What is lung cancer?
Lung cancer happens when abnormal cells form in the lungs and grow out of control. These cells can form a tumor and can spread to other parts of the body. Lung cancer is often diagnosed once it has spread outside the lungs. About 9 out of every 10 people with lung cancer die from the disease because it is found after it has spread.
Possible signs and symptoms of lung cancer
Many patients with lung cancer do not have any symptoms when the cancer first starts. It is best to find lung cancer early before symptoms start, when the cancer is more easily treated. This is why screening is important. If you have any signs or symptoms of lung cancer, be sure to tell your doctor.
- A new cough that does not go away or gets worse
- Chest pain that is often worse when you breathe deeply, cough, or laugh
- A hoarse voice
- Unexplained weight loss and loss of appetite
- Coughing up blood or rust-colored spit or phlegm
- Shortness of breath
- Infections such as bronchitis and pneumonia that do not go away or keep coming back
Who should be screened for lung cancer?
The United States Preventive Services Task Force (USPSTF) is made up of experts in preventive medicine. Without pay, they review the current research to make recommendations about clinical preventive services such as screening, counseling, and preventive medications.

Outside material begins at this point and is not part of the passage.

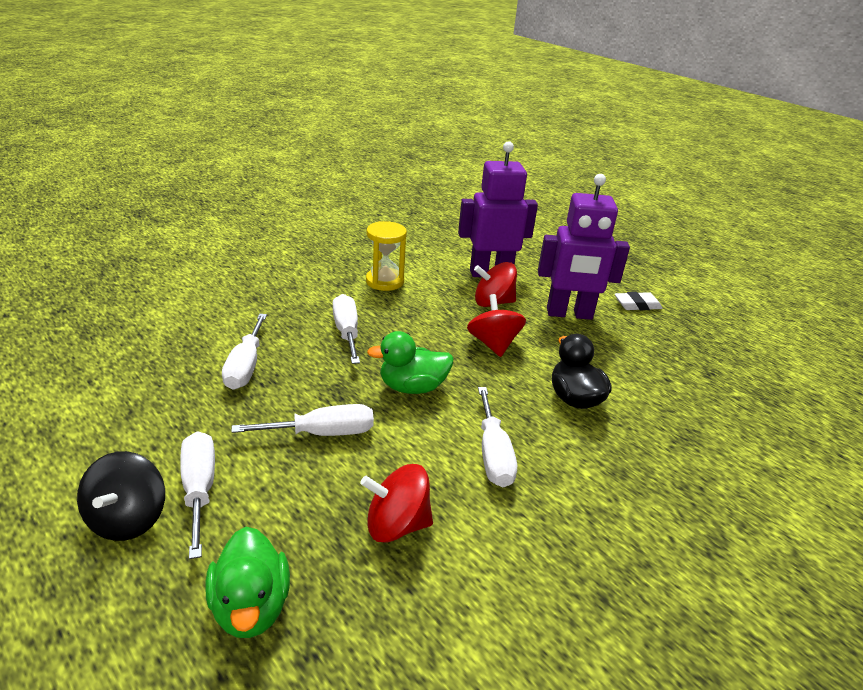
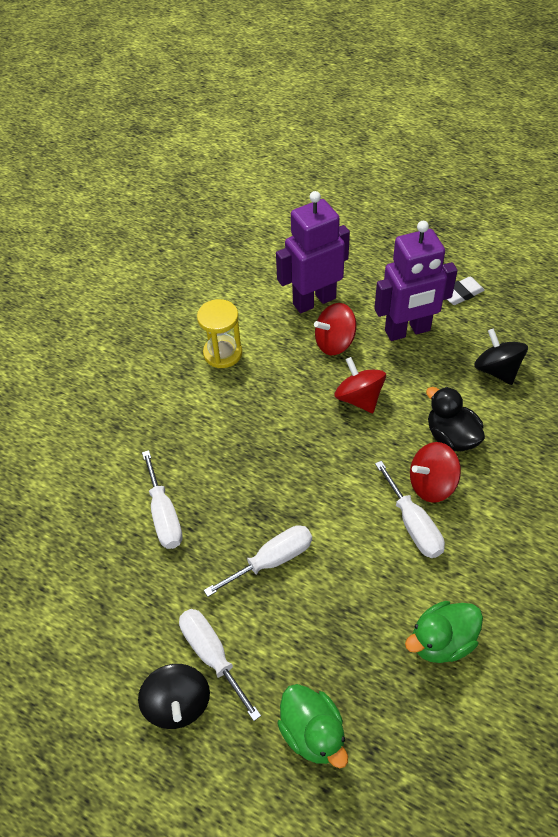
camera: 15 degrees left, 20 degrees up
(346, 332) = (226, 436): white screwdriver -> none
(396, 524) = (374, 622): red spinning top -> red spinning top (431, 484)
(412, 387) = (316, 479): green duck -> green duck (441, 641)
(649, 365) = (496, 370): none -> black spinning top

The USPSTF recommends lung cancer screening for individuals who:
- Are 55 to 80 years old
- Do not have any signs or symptoms of lung cancer (diagnostic testing may be recommended for people who do have signs or symptoms of lung cancer)
- Have not had lung cancer before
- Currently smoke or quit less than 15 years ago
- Are or were heavy smokers (30 pack-years history such as those who smoked 1 pack per day for 30 years or 2 packs per day for 15 years)
The USPSTF does not recommend lung cancer screening for individuals who:
- Have a condition that greatly limits how long they may live
- Are not willing to have surgery for lung cancer
Does Insurance Cover Lung Cancer Screenings?
Yes, private insurance plans cover lung cancer screening for people age 55 through 80 with no out-of-pocket costs. Medicare covers lung cancer screening with no out-of-pocket costs for people up to age 77 years who meet other criteria.
You and your insurance company will be responsible for the costs of additional tests and treatment after the initial screening test.